Information:
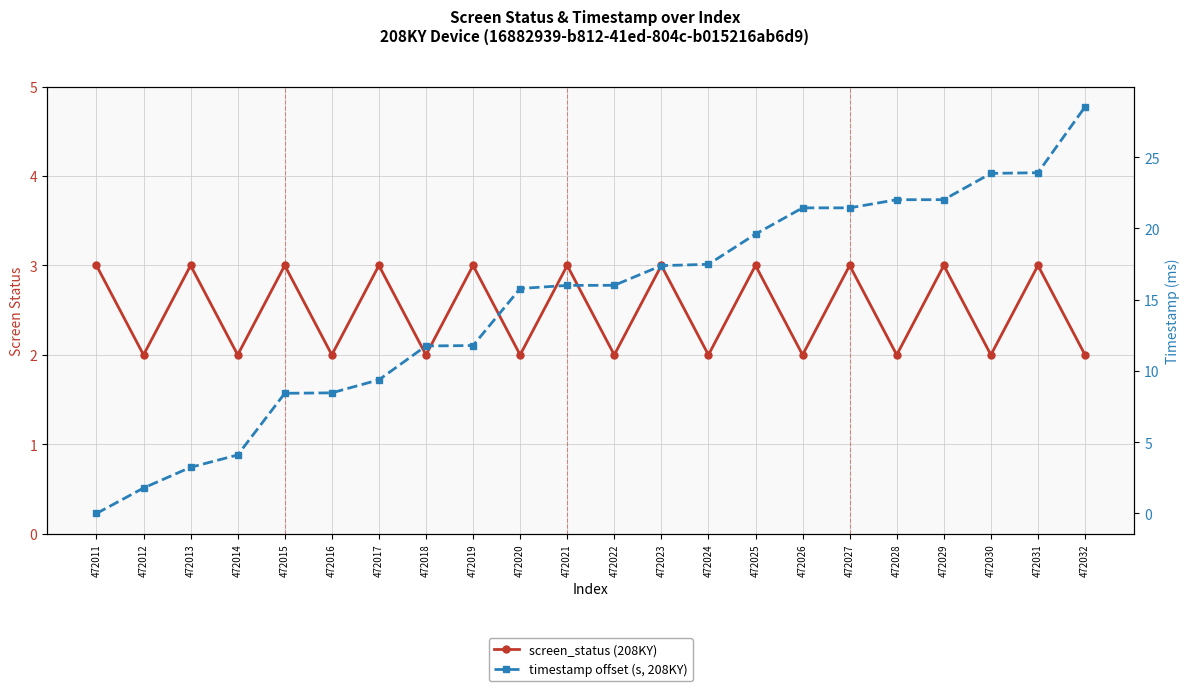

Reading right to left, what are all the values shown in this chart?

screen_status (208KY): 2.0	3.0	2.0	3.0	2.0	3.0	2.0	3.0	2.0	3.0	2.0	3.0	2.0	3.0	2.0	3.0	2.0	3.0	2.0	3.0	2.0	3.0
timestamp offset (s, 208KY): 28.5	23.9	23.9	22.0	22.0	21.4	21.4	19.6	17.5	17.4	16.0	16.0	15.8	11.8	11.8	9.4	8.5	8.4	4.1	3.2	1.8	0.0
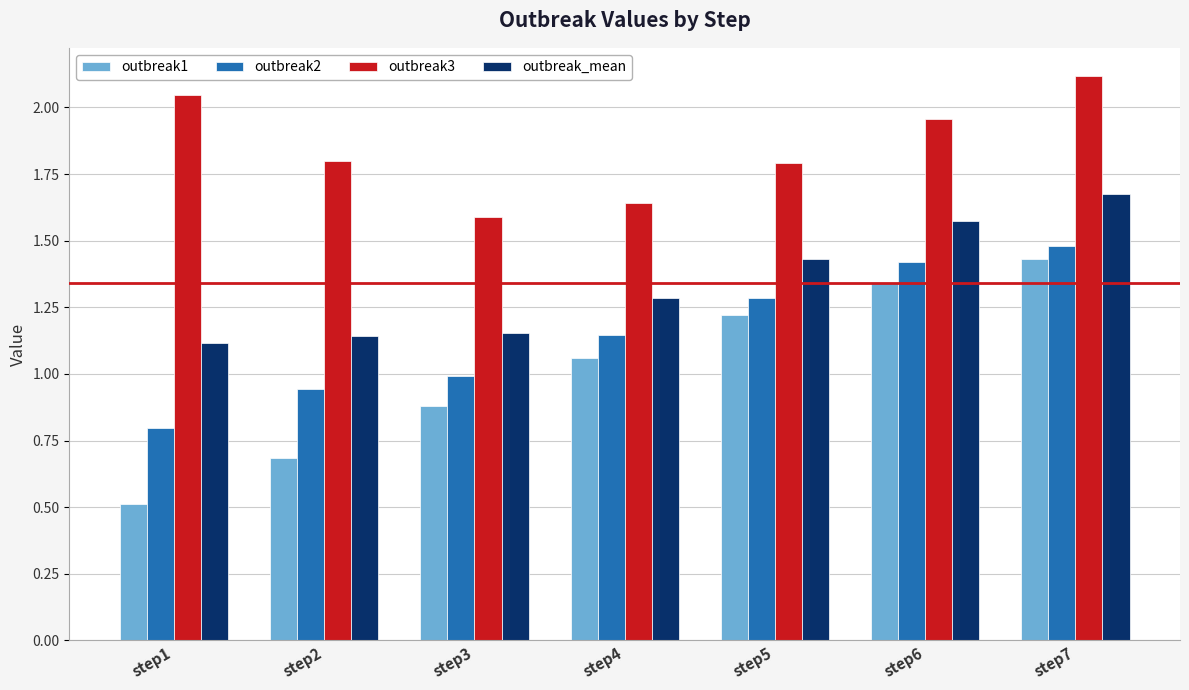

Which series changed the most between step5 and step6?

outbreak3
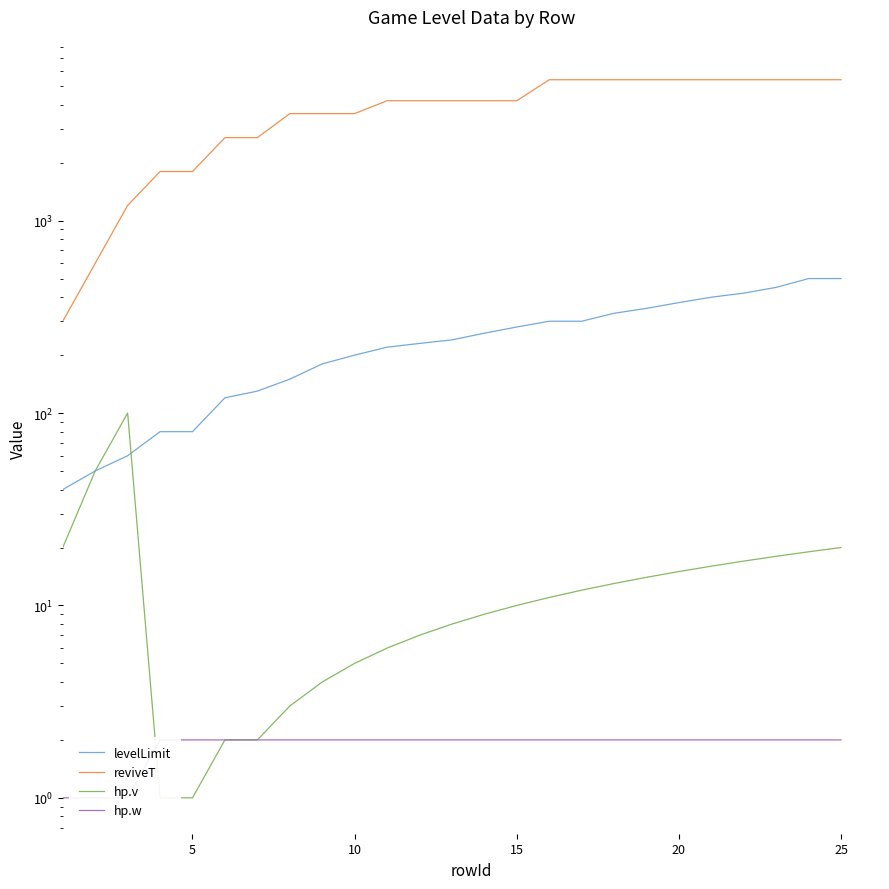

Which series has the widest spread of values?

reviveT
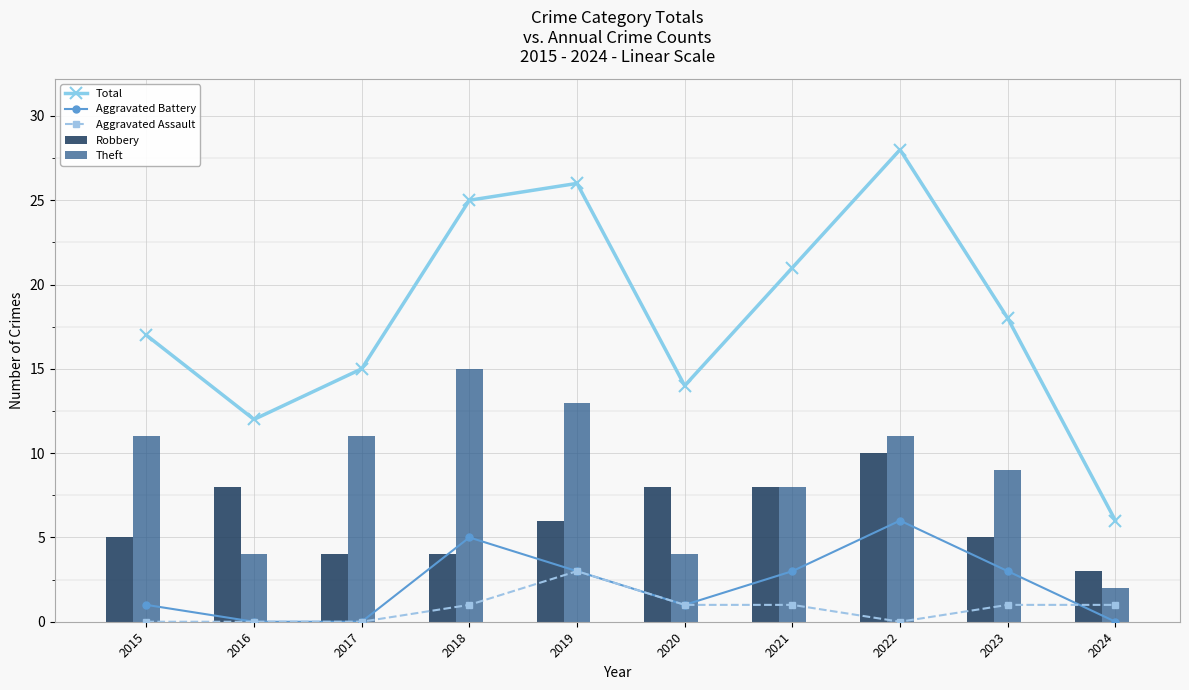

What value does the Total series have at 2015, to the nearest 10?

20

What is required: Reproduce the records above with every instance of "series" replaced by "line", leaving all other text unchanged and omitting the pictures.

Solution to this exercise:
Reading right to left, what are all the values shown in this chart?

screen_status (208KY): 2.0	3.0	2.0	3.0	2.0	3.0	2.0	3.0	2.0	3.0	2.0	3.0	2.0	3.0	2.0	3.0	2.0	3.0	2.0	3.0	2.0	3.0
timestamp offset (s, 208KY): 28.5	23.9	23.9	22.0	22.0	21.4	21.4	19.6	17.5	17.4	16.0	16.0	15.8	11.8	11.8	9.4	8.5	8.4	4.1	3.2	1.8	0.0

Which line changed the most between step5 and step6?

outbreak3

Which line has the widest spread of values?

reviveT

What value does the Total line have at 2015, to the nearest 10?

20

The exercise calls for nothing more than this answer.